## Provided records

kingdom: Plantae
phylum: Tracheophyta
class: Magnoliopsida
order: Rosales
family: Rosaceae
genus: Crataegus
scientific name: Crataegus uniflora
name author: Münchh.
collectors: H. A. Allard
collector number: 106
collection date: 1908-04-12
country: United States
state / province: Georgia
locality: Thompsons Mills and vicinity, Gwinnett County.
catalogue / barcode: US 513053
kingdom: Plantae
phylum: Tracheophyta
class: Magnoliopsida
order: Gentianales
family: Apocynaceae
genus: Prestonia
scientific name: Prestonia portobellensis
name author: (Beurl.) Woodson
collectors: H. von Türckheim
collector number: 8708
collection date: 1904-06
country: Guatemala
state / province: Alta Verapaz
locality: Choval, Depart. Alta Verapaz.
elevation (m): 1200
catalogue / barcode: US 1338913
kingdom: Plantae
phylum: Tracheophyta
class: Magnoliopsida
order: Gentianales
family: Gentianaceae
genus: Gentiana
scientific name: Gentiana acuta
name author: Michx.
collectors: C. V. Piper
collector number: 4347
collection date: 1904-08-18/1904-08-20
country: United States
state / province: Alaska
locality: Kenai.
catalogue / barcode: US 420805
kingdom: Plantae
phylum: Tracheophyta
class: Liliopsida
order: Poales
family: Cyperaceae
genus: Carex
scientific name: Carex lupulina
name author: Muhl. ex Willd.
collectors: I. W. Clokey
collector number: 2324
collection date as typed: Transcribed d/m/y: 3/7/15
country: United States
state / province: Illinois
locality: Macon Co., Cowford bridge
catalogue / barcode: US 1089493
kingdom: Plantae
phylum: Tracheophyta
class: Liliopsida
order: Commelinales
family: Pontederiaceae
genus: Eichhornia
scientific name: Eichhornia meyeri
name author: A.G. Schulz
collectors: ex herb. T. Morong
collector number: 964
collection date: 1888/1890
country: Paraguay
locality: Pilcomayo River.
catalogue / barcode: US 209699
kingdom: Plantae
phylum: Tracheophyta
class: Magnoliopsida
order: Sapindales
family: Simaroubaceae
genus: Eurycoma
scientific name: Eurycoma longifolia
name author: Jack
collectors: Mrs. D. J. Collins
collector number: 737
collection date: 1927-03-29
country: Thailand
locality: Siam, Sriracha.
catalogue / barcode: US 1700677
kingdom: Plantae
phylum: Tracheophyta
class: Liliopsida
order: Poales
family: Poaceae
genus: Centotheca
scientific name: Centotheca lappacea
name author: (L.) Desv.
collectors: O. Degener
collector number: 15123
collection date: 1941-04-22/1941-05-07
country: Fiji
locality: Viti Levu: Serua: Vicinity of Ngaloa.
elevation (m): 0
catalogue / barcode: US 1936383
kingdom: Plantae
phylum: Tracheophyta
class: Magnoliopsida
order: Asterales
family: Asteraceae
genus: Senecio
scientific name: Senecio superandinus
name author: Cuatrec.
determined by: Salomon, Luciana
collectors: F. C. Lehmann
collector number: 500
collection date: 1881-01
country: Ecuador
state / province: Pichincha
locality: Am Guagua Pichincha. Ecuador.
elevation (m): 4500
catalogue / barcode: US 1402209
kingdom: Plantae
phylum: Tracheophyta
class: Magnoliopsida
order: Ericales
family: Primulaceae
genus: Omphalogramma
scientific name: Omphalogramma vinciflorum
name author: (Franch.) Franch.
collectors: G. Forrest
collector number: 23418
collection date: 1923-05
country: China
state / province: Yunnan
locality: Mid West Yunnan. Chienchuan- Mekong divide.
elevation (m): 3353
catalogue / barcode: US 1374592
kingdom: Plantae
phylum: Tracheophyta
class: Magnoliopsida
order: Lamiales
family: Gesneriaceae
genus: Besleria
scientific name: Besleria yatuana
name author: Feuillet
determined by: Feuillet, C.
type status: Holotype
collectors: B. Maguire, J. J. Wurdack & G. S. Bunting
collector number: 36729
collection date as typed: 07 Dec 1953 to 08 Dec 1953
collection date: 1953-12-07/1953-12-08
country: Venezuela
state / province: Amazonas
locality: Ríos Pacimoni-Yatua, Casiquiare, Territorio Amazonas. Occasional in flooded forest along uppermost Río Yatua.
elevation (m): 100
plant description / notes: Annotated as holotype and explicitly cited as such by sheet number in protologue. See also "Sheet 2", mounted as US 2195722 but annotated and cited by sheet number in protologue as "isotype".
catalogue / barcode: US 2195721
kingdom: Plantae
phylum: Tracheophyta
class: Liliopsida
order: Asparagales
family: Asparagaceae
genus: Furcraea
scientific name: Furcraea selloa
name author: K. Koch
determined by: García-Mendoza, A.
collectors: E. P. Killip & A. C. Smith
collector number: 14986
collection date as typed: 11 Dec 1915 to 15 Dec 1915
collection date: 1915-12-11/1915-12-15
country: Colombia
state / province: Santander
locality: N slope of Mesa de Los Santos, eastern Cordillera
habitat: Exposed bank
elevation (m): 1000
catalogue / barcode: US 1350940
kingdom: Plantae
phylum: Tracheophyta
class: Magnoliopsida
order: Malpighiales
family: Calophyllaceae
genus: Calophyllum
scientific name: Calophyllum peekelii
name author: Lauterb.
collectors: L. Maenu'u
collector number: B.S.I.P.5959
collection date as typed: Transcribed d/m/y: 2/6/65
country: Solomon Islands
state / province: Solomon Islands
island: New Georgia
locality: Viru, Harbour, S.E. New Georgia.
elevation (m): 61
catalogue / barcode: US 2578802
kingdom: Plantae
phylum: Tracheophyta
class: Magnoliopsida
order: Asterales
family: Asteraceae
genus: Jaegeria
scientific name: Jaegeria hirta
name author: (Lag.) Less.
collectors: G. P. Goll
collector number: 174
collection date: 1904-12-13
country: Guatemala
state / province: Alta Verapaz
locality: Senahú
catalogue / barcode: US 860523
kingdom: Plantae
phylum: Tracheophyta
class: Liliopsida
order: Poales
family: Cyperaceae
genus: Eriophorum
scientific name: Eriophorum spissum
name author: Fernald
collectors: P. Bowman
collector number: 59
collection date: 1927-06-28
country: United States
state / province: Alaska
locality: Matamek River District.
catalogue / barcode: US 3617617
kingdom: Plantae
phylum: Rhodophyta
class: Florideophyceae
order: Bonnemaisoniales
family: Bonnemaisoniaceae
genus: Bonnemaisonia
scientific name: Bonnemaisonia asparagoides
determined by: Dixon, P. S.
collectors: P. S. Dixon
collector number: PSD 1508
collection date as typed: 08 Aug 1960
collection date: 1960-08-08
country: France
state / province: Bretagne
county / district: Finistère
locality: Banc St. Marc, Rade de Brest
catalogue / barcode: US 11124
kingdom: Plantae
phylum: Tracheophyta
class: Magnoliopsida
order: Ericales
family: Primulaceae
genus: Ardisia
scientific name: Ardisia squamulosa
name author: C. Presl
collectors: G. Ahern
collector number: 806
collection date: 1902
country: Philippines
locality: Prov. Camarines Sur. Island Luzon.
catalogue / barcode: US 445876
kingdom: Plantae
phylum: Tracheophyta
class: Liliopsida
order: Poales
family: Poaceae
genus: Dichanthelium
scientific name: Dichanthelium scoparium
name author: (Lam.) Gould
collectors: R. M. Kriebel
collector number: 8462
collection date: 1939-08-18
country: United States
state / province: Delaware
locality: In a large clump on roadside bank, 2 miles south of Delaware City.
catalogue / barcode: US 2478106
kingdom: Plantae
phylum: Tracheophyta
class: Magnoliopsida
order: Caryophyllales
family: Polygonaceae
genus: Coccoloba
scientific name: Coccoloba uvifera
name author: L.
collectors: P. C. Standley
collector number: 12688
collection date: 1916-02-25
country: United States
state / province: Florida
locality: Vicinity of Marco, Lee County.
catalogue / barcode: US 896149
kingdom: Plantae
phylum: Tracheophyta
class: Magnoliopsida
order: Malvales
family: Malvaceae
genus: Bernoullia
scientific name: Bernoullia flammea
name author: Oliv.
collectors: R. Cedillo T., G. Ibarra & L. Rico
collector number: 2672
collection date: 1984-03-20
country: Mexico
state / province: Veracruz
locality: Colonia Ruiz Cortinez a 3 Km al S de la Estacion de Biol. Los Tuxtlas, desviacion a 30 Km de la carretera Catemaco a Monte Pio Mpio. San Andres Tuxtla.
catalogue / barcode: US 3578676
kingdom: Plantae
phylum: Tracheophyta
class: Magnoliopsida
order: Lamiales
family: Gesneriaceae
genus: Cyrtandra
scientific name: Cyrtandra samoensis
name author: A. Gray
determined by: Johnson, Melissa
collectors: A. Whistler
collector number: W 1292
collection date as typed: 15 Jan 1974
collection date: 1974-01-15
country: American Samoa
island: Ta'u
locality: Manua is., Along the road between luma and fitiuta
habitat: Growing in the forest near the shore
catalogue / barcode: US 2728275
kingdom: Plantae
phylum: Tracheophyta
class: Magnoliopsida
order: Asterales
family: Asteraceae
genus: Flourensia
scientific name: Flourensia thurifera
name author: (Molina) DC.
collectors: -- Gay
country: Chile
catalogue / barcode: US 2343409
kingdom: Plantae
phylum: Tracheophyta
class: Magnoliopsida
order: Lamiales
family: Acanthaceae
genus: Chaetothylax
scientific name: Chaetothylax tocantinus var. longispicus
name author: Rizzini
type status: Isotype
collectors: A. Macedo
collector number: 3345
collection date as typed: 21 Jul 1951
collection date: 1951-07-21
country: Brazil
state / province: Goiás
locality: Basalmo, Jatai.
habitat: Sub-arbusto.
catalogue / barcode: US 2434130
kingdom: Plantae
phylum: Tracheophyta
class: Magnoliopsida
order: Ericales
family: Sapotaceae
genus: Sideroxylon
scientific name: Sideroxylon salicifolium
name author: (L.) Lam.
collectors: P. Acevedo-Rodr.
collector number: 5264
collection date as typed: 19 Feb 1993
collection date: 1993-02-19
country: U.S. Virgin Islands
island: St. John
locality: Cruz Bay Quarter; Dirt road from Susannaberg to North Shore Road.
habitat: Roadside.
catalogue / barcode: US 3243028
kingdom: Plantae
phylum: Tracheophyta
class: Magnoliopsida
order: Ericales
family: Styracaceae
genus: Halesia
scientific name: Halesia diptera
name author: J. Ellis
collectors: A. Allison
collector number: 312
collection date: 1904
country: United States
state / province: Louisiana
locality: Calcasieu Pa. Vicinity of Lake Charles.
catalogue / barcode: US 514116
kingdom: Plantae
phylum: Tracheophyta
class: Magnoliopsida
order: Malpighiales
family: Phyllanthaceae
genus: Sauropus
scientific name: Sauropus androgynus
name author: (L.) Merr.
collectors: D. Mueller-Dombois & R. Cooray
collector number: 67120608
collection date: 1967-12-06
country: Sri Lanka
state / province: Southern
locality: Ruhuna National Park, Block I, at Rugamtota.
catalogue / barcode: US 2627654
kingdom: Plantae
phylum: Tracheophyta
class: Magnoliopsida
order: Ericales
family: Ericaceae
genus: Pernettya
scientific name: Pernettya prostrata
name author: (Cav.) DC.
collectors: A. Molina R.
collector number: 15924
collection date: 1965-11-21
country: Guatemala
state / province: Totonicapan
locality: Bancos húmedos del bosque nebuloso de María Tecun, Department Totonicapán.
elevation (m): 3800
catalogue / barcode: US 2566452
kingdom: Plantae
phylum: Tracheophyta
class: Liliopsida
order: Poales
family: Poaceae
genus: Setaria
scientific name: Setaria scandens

## Goal
From the start of the records through the line with "locality: Thompsons Mills", write those lines out again, swapping "collection date" for "date gathered" and changing nothing else.

## Exercise result
kingdom: Plantae
phylum: Tracheophyta
class: Magnoliopsida
order: Rosales
family: Rosaceae
genus: Crataegus
scientific name: Crataegus uniflora
name author: Münchh.
collectors: H. A. Allard
collector number: 106
date gathered: 1908-04-12
country: United States
state / province: Georgia
locality: Thompsons Mills and vicinity, Gwinnett County.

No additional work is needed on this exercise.